My script then is to convert the fp8 safetensors directly to bf16 GGUF is:

# evshiron/llama.cpp@63b7e8aa
source venv/bin/activate
python \
      llama.cpp/convert_hf_to_gguf.py \
      --outtype bf16 \
      --split-max-size 50G \
      --outfile /models/ubergarm/DeepSeek-TNG-R1T2-Chimera-GGUF/ \
      /models/tngtech/DeepSeek-TNG-R1T2-Chimera/

If you're still getting that error, you might have to poke around in convert_hf_to_gguf.py search where it says triton for the deepseek-v3 part. Might need to look at the recent Kimi-K2 PR https://github.com/ggml-org/llama.cpp/pull/14654 and add that to the evshiron fork or something.

I don't have access to enough RAM at the moment. Maybe will in the next few weeks 🤞

Thanks for blazing the trail! And feel free to open a new discussion/issue specific to Kimi-K2 etc...

👤 magikRUKKOLA replied the 2025-07-13 at 18:17:56:

I don't have access to enough RAM at the moment. Maybe will in the next few weeks 🤞

Hey bro, are you in EU? I can drop you some 1TB DDR5 RAM with a huge discount.

👤 ubergarm replied the 2025-07-13 at 18:38:54:
@magikRUKKOLA

Oh man, thanks for the offer, no I'm in east coast usa currently. wendell at level1techs.com is hooking me up with access to a new remote rig he's assembling that is a big dual socket 1.5TB beast that should be online sooner than I expected!

👤 ewhacc replied the 2025-07-14 at 00:16:44:
@ubergarm You had have gone through all this tough process. Thank so much for sharing experience.

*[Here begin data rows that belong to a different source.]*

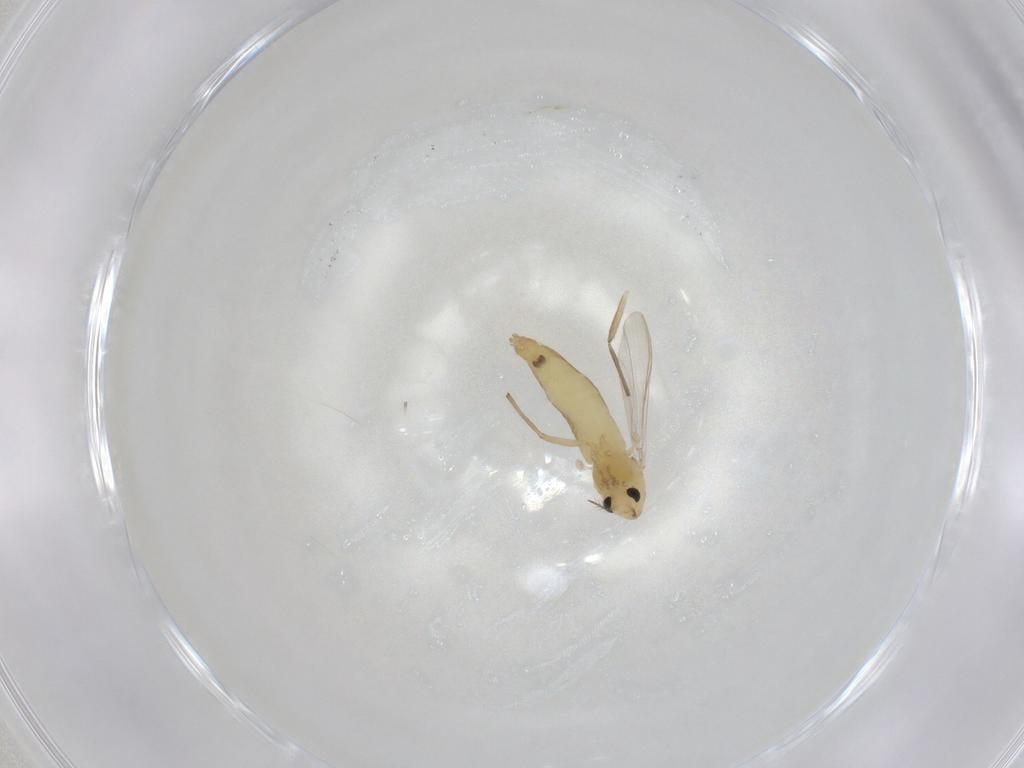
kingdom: Animalia
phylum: Arthropoda
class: Insecta
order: Diptera
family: Chironomidae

Yes, if you can run inferencing with the 2TB VRAM+RAM bf16 GGUF, then you could use it directly for imatrix. I haven't tested the quality difference in terms of perplexity, but I believe the Q8_0 is sufficient given it is quite similar to the native fp8.

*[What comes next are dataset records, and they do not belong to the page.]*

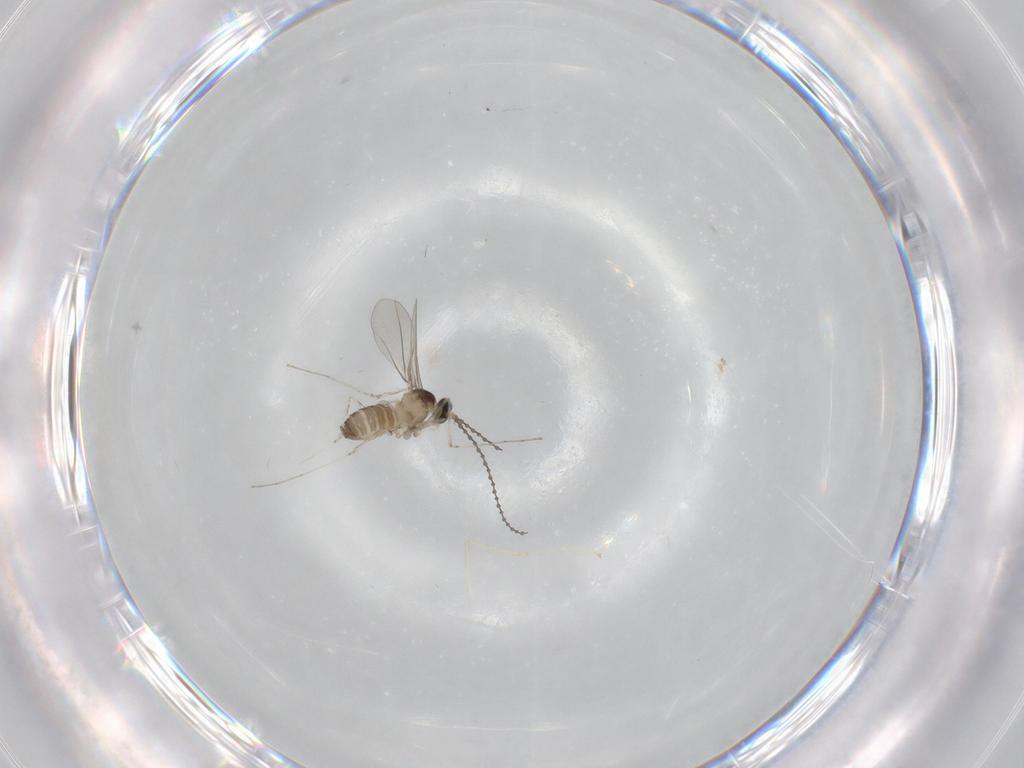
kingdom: Animalia
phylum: Arthropoda
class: Insecta
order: Diptera
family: Cecidomyiidae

Oops, 2TB. Sounds like going through Q8_0 is a must.

👤 ubergarm replied the 2025-07-14 at 02:53:30:
@ewhacc

So Wendell just hooked me up with remote access to a big dual socket AMD CPU rig with 42TB of kioxia flash storage i put into two RAID0 arrays and with almost 1.5TB RAM - (no GPUs). So working through it now using the "mainline" method of casting the fp8 safetensors to bf16 safetensors first.

If I can get that working, I'll try to see if it is possible to adapt the evshiron fork to do the same MLA treatment to Kimi-K2 as it does for deepseek models and do the direct fp8 safetensors -> bf16 GGUF

A few folks working on it also here feel free to join with your findings: https://huggingface.co/gabriellarson/Kimi-K2-Instruct-GGUF/discussions/1

👤 ewhacc replied the 2025-07-14 at 03:12:39:
@ubergarm

A few folks working on it also here feel free to join with your findings: https://huggingface.co/gabriellarson/Kimi-K2-Instruct-GGUF/discussions/1

Thanks for inviting. I see you already started there :)


👤 ewhacc replied the 2025-07-13 at 11:30:20:

@magikRUKKOLA

Small tip/note -- it you chose to use DDR4 don't buy 3200 MT/s (unless its for Lenovo machines). The Samsung 2666 MT/s ECC overclocks with 1.35V great with crazy timings. But you would have to install the additional fans and the heatsinks on top of the RAM. Also, Gigabyte MC62-G40-00 suck -- it doesn't allow overclocking.

Thank you for the tip. Yeah, I have temped to overclock DDR4, and even DDR5. But, I have to check my board allow it. Yes, RAM also needs cooling, my DDR5 gets hot when I use R1.


👤 magikRUKKOLA replied the 2025-07-15 at 19:59:27:

ATTN! Below is not a joke. Its an actual latest commit for the flashinfer. Please pay attention:

-        return self.run_return_lse(q, paged_kv_cache, k_scale, v_scale)
+        return self.run_return_lse(q, paged_kv_cache, k_scale=k_scale, v_scale=v_scale)

Lets read the explanation:

fix: correctly pass k_scale and v_scale to run() in forward_return_lse

MORE!

Bug Fix: Corrected an issue in BatchPrefillWithPagedKVCacheWrapper.forward_return_lse where k_scale and v_scale were incorrectly passed as positional arguments instead of keyword arguments to run_return_lse(). This resolves a **silent misbehavior or potential runtime error** caused by functools.partialmethod expecting keyword-only arguments.

the comments from the maintainer!!

Great catch, left some comments for suggestions :)

I mean, this doesn't make sense. I am not really sure its real.